The Daily Mail, as it will be the first to remind you, is a modern miracle. It recently announced that its circulation outperformed all other newspapers in the quality market and was at its highest for 32 years.
It’s no mean boast. The paper’s success is hard won in a fiercely competitive industry. But behind its enduring popularity there lies concealed a heart-warming truth: for all the extraordinary upheavals of the last century, moral, social and political, we stand at the brink of a new millennium the same curious, half-educated, superstitious, and superficial people we were when Alfred Harmsworth, later Lord Northcliffe, launched the Daily Mail in 1896.
Harmsworth, for all his brainstorms, lunatic rages and, in the words of Lloyd George, “diseased vanity”, was a genius. He saw that the Education Act of 1870 had grafted onto the natural curiosity and prejudices of the masses a measure of literacy. He brilliantly exploited the latter to satisfy the former.
His first journal, launched in 1888, was Answers to Correspondents, a miscellany of snippets designed to feed the inquisitiveness of the popular mind, with topics such as “Can Monkeys Smoke?”, “How to Cure Freckles”, “Why Jews Don’t Ride Bicycles”, “What the Queen Eats”, and “Narrow Escapes from Burial Alive”.
The circulation of Answers took off as a result of a chance conversation between Harmsworth and a tramp on the Thames embankment. The down-and-out confided that his idea of luxury was 1 a week for life. That became the prize in the next Answers competition and was advertised as “The Most Gigantic Competition the World has Ever Seen”. Sales rose to more than 200,000 a week.
Alfred used that success to launch a string of publications, before buying the ailing London Evening News in 1894. He transformed its fortunes by applying the Answers formula and in the process created modern popular journalism. He insisted on short paragraphs in simple English, he introduced a woman’s page, saw that sport and crime featured prominently, and peppered the paper with articles such as “Secrets of the Dissecting Room”. It was the blueprint for his greatest triumph.
The first edition of the Daily Mail sold almost 400,000 copies, prompting Alfred to declare, “We’ve struck a goldmine.” He ran the paper with a manic energy. Ideas, instructions, edicts, whims, fancies, daily poured forth from the bubbling ferment of his half-crazed brain. “Each day we must have a feature, something different, a surprise,” he boomed. It was the Answers prescription again. Mail readers learned “The Truth about Night Clubs”, pondered “Do We Eat Too Much?”, and sought to unravel “The Riddle of Spiritualism”. Though “attention span” was yet to be coined, Alfred instinctively knew that his readers had a short one. They were showered with gimmicks, stunts and competitions, including the Daily Mail’s Golden Slipper contest for the actress with the smallest foot.
In 1922, his mind quite gone, he died and was given a funeral “fit for a king” at Westminster Abbey Were he, by some riddle of spiritualism, permitted to part the celestial clouds and take a peep at today’s version of the paper he founded, the old monster’s heart would well with satisfaction and pride. For the Daily Mail remains as true to the code of its creator today as ever it did in his demented prime.
What would the old tramp on the Embankment make of “50,000 a year for life – Your Chance to Win the Greatest Prize in Newspaper History”? He would surely feel that, but for inflation, time has stood still. The brains behind the Golden Slipper competition, with their special knowledge of pedal digits, would have understood the modern Mail’s interest in the size of Claudia Schiffer’s feet, which incidentally you first read of in Marketing Week.
The great grandchildren of readers who wanted to know whether they ate too much or how to cure freckles can find in the Mail’s pages the answers to such pressing questions as “Is make-up poisoning your body?”, “Could a 12 test save your life?”, “Can a banana give you the perfect skin?” , “Could this mouthwash save your life?”, “Could a laser help you to quit smoking?”

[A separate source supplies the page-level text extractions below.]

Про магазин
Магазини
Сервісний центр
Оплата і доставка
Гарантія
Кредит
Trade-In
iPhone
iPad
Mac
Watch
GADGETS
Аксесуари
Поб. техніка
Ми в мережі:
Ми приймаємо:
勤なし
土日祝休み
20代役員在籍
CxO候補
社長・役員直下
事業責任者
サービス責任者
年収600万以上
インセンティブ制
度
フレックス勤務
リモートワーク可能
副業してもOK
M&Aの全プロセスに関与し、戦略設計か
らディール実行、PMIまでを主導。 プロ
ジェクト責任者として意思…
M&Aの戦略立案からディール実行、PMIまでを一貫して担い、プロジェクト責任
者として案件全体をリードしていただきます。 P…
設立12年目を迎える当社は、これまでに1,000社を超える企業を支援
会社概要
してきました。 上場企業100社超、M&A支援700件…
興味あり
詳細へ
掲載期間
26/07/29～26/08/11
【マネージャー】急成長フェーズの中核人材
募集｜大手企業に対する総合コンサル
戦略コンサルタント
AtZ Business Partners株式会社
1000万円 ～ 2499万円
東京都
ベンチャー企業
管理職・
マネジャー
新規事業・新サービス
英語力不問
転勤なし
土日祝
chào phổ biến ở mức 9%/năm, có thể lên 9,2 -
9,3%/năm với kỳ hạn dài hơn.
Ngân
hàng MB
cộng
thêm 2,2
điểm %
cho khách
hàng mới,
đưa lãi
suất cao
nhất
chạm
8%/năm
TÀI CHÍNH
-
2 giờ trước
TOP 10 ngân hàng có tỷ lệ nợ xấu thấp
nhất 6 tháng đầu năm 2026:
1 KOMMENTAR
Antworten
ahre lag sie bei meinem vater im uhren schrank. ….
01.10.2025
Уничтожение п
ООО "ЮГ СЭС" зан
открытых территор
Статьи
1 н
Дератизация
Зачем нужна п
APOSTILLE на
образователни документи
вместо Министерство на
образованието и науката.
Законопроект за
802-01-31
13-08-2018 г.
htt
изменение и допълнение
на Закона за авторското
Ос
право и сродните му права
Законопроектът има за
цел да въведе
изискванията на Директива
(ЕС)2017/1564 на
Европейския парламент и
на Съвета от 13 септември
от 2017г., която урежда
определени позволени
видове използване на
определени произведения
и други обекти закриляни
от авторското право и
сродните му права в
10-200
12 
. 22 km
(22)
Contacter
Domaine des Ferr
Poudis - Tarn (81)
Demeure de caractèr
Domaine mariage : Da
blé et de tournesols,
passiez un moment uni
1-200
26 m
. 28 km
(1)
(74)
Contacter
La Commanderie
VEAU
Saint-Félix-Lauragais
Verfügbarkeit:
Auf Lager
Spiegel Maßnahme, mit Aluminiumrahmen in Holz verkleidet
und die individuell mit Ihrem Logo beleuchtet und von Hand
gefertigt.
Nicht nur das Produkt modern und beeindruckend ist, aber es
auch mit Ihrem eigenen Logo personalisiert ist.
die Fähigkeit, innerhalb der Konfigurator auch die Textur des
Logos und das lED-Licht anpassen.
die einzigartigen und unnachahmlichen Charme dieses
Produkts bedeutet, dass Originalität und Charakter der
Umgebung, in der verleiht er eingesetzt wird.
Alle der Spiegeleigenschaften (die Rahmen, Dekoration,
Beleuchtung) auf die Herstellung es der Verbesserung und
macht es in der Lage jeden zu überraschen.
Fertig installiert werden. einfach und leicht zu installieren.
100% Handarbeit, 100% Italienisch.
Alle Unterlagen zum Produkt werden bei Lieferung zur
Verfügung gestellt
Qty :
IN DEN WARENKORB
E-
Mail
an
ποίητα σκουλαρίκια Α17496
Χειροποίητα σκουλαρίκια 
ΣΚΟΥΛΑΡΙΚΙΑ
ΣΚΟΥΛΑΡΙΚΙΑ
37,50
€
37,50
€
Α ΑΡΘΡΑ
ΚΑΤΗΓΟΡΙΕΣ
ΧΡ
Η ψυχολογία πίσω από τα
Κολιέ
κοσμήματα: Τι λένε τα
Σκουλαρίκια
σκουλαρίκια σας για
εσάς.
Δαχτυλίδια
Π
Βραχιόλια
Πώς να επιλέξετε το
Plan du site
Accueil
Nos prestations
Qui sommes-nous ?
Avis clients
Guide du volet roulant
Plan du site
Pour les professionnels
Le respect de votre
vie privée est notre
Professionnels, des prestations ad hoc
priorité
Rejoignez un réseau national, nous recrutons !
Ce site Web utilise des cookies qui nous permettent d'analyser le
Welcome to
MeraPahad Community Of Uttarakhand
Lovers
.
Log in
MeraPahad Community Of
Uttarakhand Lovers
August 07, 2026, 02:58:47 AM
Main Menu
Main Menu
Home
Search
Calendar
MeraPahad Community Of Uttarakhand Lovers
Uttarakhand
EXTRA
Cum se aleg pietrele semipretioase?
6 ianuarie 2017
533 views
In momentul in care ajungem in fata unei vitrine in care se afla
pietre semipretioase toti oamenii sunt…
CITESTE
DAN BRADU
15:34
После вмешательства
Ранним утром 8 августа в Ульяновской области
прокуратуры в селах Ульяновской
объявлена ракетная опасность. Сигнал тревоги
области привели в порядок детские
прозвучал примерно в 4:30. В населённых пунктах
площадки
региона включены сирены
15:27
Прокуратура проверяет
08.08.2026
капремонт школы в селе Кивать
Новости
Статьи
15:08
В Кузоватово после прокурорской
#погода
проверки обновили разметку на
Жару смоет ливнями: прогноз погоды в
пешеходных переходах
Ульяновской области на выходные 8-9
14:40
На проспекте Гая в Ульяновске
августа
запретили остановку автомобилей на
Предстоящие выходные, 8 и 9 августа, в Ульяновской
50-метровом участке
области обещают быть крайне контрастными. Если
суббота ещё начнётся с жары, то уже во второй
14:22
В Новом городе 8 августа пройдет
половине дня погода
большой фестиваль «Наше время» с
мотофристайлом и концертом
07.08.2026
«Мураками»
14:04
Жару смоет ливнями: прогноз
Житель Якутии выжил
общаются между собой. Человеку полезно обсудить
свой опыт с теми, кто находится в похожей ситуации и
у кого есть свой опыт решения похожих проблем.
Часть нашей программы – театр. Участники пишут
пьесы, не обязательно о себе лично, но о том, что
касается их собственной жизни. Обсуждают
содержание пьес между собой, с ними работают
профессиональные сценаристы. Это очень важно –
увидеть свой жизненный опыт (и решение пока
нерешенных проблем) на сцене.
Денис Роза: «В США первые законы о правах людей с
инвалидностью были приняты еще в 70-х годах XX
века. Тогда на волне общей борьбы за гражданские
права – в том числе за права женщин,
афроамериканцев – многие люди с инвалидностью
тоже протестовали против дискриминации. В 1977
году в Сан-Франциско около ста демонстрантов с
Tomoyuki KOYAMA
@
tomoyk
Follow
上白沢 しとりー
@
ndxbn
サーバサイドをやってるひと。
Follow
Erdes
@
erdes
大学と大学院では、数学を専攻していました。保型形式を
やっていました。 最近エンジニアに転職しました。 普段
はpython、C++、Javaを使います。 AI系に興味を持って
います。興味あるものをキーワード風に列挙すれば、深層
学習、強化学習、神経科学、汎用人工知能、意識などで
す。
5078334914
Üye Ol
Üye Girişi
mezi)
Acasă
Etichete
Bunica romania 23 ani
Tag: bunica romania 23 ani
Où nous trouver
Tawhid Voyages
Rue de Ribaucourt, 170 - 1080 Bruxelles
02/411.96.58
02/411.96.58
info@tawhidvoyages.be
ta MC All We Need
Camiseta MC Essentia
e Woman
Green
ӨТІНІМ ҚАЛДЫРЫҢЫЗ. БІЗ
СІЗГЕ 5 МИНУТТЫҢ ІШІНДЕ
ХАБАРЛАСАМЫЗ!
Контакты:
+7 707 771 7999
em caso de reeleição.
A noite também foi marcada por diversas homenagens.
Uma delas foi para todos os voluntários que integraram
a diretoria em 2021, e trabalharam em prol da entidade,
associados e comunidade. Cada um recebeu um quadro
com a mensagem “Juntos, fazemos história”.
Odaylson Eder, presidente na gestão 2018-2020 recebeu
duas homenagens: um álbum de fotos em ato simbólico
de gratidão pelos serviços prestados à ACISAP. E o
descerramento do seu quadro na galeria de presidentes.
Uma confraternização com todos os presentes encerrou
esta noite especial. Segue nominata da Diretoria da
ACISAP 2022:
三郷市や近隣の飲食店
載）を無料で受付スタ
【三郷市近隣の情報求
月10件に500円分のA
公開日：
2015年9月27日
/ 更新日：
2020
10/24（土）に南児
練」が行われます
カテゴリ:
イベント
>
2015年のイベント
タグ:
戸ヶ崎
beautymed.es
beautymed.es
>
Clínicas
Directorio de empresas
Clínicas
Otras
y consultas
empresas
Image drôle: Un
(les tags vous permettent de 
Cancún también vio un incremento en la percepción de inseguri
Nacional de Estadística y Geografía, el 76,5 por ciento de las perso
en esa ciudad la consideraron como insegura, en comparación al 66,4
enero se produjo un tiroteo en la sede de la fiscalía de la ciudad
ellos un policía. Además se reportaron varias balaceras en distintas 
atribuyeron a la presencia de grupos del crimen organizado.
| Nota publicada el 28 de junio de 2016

The descendants of readers who pondered the mysteries of spiritualism are invited by today’s Mail to consider “Does a long dead alien civilisation on Mars really hold the key to human survival?” If that surprising possibility overheats the brain, don’t worry: have you heard the one about “The top politician and the bride young enough to be his daughter” or “The Army chaplain and the fusilier’s wife”?
With an unerring instinct that is the lasting legacy of a populist madman, the Mail devoted the centre spread of its Chelsea Flower Show supplement to a study by astrologer Jonathan Cainer of the “link between popular flower arrangements and the sector of the sky they seem to match”.
Dear old Alfred would have clapped his chubby hands in glee to see in today’s Mail, “Why your destiny lies in a thumbprint”. “If your thumb narrows as it gets nearer the knuckle and then flares out again, it indicates you are exceedingly diplomatic.”
At once a living breathing organ and a mummified monument to its begetter, the Daily Mail is truly a modern miracle.